ザッカーバーグ氏、AI時代の雇用予測を発表 会社数は増加へ
ザッカーバーグ氏は本声明において、自律型の個人向け超知能エージェントが普及することで、少人数のチームや個人であっても大規模なビジネスを運営できるようになると発表した。従来のように多額の資金調達や大規模な組織構築を必要とせず、アイデアを直接形にできるようになるためだ。
同氏は、1社あたりの組織規模は小さくなるものの、起業のハードルが下がることで社会全体の会社数が増加すると分析する。AIが個人の能力を拡張する道具として機能すれば、一人で運営する製品スタジオなどの新たな職種が多数創出され、長期的には雇用全体を増加させるとの見解を示した。

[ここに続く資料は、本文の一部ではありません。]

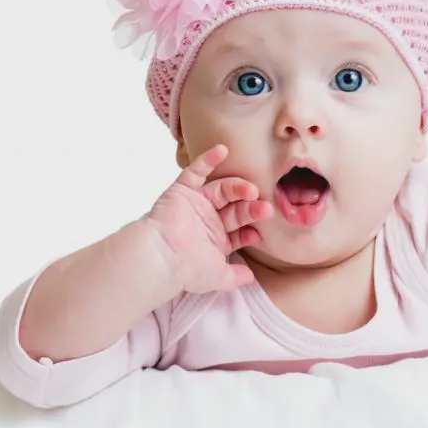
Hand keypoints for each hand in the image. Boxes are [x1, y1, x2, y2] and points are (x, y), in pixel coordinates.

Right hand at [142, 144, 272, 293]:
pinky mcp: (183, 191)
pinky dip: (208, 160)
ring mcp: (196, 204)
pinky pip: (195, 172)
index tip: (260, 233)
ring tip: (250, 190)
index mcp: (216, 238)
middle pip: (236, 208)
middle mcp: (208, 219)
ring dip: (238, 187)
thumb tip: (251, 278)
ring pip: (222, 189)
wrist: (162, 258)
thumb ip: (236, 277)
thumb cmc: (187, 270)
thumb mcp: (219, 277)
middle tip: (264, 207)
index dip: (252, 229)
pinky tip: (223, 150)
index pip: (240, 229)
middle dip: (251, 208)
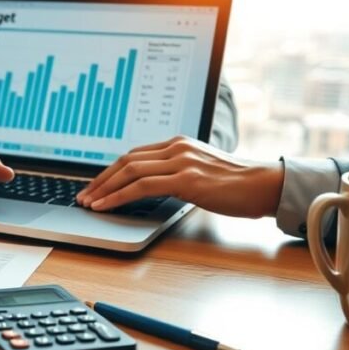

※超知能:人間の能力を超えた高度なAI技術。アイデアの発想や科学的発見、複雑なタスク実行を支援する。
起業活性化の光と自動化の影 分散型AIが握る将来の展望
この変化は、個人のアイデアを即座に事業化できる環境をもたらすと期待されている。小規模事業が活発化することで経済全体のイノベーションが加速し、個人が自らの目標を追求しやすい社会が実現する可能性がある。
一方で、知識労働の自動化のみが突出して進んだ場合、既存の雇用が奪われ、急激な移行期に労働者が置き去りにされるリスクも存在する。また、強力なAI技術が一握りの大企業や政府に集中した場合には、社会的な不平等や管理体制を強めてしまう懸念も拭えない。
将来の展望として、同氏は権力を特定機関に集中させず、広く人々にAIを分散・開放していく必要性を強調する。個人の能力を高めるエンパワーメントを中心に据えることで、自動化のリスクを抑えつつ持続可能な経済成長を達成できると考えられている。